As previously disclosed, two lawsuits were filed in connection with the proposed merger, on Oct. 24, 2007, and Nov. 16, 2007, against the company, each of the company’s directors and Vestar Capital Partners as purported class actions on behalf of the public shareholders of the company in the Circuit Court of Lee County, Florida.

On Jan. 3, the plaintiff in the first case voluntarily dismissed his claims. The second case was settled in principle on Feb. 1 by the parties with no admission of any liability. The settlement is subject to court approval and consummation of the merger. At this time there are no other pending actions challenging the proposed merger, the company said.

Since its founding in 1983, RTS has created what it says is the nation’s largest radiation-focused operator of freestanding radiation treatment centers. The company provides a range of radiation therapy services to cancer patients. The company’s 83 treatment centers are in 27 markets in 16 states, including Arizona, California, Florida, and North Carolina.

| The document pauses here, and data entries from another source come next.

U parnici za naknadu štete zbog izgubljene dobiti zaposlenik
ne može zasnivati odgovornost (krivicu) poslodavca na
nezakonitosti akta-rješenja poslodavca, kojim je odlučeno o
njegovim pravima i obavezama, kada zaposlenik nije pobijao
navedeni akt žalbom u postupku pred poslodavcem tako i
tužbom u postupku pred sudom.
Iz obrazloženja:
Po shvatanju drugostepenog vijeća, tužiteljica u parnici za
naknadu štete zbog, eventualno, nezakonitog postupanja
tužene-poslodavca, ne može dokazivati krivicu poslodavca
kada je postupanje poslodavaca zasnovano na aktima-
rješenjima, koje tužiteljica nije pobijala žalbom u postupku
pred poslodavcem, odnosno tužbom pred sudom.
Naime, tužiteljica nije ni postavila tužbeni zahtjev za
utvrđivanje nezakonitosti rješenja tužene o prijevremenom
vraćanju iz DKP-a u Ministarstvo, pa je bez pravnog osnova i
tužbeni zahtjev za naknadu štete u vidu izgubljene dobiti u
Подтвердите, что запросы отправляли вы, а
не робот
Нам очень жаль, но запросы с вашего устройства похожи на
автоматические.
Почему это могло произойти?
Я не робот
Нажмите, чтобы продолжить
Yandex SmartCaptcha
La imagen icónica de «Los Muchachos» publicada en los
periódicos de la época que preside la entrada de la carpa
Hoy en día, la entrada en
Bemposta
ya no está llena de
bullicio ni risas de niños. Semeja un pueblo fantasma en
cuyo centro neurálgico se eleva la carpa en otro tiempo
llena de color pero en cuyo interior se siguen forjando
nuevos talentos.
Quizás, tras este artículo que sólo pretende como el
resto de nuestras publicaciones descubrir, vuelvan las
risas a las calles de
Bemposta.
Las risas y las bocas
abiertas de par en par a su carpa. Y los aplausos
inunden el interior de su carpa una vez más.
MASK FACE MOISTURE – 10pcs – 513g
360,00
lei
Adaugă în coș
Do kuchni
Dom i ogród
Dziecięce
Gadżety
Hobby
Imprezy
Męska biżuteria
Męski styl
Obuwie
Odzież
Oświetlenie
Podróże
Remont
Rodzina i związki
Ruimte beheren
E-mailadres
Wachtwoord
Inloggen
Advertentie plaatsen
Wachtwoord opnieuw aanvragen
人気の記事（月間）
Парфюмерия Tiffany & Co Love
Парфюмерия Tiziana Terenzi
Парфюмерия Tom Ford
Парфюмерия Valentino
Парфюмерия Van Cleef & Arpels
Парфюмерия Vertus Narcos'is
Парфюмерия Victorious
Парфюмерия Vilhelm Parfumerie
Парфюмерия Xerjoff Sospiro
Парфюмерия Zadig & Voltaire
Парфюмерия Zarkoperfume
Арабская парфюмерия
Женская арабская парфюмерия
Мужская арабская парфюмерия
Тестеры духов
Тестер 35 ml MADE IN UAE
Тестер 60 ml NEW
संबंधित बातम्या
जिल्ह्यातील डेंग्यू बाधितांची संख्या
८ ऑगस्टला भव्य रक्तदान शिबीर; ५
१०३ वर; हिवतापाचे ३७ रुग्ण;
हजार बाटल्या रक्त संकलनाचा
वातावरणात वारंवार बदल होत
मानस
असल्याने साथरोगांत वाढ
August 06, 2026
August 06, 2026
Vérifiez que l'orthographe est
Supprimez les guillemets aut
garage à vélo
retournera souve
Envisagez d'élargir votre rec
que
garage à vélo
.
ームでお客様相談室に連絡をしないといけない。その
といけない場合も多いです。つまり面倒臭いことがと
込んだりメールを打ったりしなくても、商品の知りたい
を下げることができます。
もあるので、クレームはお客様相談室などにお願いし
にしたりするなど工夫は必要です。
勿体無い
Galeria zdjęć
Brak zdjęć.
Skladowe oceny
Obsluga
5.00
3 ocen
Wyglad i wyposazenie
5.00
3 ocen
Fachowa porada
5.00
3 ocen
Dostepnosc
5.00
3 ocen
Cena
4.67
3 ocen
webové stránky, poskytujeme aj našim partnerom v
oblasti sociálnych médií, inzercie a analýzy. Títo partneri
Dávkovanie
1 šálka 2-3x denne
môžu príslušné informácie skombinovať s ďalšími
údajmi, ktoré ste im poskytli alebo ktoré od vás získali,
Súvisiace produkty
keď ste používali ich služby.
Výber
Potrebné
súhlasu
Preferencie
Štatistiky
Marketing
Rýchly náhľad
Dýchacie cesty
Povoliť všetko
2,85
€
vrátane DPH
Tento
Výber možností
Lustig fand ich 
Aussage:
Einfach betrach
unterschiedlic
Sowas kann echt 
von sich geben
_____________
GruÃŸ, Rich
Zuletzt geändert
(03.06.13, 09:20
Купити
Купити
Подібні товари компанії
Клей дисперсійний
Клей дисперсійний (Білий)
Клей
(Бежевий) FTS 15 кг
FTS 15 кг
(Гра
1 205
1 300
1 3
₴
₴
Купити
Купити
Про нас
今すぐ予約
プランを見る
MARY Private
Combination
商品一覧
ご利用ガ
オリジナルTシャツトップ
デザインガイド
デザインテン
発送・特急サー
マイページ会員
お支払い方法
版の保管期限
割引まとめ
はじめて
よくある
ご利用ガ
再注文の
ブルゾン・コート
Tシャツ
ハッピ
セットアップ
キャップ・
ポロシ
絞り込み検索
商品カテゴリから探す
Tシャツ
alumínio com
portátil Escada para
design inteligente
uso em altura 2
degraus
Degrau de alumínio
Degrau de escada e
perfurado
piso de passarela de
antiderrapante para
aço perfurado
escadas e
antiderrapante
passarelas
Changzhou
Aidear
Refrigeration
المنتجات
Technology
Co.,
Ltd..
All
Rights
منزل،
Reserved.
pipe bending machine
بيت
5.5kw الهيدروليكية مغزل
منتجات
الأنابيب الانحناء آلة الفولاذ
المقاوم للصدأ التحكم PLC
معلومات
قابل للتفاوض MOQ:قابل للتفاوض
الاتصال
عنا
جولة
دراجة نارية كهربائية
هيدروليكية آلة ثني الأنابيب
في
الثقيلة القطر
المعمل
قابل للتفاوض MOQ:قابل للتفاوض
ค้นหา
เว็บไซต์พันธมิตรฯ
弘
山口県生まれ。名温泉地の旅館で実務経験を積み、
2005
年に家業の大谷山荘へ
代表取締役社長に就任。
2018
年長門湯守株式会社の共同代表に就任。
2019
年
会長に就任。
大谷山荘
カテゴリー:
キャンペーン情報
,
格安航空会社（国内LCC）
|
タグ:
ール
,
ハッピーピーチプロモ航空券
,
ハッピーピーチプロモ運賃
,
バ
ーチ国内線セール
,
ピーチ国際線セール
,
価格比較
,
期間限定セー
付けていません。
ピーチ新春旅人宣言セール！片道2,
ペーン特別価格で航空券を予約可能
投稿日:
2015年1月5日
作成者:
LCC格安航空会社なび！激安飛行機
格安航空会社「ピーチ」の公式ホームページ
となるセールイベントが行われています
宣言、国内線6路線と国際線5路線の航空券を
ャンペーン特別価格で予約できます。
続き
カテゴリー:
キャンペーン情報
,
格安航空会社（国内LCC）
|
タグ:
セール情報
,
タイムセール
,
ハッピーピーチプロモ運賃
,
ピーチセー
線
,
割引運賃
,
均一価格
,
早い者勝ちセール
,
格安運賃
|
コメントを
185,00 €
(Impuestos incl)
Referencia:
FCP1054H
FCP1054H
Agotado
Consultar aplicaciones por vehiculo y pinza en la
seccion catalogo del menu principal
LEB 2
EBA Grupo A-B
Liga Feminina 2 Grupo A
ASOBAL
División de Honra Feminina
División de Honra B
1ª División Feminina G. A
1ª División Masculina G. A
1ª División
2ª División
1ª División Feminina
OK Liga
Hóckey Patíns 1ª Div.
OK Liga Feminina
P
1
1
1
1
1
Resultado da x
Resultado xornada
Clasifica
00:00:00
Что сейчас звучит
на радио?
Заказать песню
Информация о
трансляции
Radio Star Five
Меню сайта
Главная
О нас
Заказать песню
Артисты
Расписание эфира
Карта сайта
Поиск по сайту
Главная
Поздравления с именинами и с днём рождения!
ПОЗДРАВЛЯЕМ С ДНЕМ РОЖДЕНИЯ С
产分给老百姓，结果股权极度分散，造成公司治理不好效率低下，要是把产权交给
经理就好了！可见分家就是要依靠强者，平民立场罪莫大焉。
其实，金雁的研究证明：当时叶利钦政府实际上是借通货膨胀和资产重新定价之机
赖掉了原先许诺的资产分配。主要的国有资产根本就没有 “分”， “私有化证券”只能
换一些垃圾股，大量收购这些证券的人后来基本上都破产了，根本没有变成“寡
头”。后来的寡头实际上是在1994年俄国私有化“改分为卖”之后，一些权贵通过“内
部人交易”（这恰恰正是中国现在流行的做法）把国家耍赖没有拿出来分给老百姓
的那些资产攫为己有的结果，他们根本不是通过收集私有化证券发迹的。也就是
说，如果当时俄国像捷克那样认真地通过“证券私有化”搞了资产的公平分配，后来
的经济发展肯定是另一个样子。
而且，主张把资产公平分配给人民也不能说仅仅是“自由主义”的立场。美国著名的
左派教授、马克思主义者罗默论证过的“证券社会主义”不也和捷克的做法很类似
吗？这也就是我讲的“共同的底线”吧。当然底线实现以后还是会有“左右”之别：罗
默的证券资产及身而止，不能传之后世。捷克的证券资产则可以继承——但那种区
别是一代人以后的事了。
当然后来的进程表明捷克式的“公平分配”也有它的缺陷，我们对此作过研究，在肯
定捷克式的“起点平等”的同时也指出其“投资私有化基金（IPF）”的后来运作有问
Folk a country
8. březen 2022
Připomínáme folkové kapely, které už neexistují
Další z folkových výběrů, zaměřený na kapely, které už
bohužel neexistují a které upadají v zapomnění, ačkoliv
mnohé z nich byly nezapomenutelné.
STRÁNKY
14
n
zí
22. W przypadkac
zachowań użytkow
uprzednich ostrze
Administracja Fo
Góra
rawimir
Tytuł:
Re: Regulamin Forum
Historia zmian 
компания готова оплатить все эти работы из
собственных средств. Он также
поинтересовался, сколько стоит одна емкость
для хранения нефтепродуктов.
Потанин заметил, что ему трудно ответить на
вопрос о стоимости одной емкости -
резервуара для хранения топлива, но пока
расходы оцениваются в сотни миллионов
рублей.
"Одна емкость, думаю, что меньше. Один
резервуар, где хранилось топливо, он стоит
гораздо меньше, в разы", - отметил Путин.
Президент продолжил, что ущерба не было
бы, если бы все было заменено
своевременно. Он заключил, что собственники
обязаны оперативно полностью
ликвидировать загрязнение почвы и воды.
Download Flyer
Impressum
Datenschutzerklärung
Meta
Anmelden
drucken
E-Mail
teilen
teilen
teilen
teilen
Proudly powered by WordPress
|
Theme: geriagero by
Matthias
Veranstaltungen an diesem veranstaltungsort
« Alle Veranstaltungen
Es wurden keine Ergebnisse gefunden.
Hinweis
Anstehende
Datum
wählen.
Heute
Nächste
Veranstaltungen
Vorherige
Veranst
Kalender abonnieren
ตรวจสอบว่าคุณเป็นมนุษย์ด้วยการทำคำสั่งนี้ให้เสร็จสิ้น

• Bederra (Houston) President Graham Williams reported that it has sent an “expression of interest letter” to a privately held, Houston-based, healthcare services company, unnamed, to negotiate the purchase of that company.

Bederra said that company has contracts to provide specialty services to hospitals, clinics and physician practices nationwide and has offices in several states. The targeted acquisition generates $9 million in annual revenues and is profitable, Bederra said.

Last month, Bederra reported it had agreed to acquire the assets receivables and liabilities of privately held Lumar Diagnostic Imaging (Houston) (MDD, Jan. 24, 2008), a company formed to provide multi-modality diagnostic imaging services such as MRI, CT, ultrasound and pain management.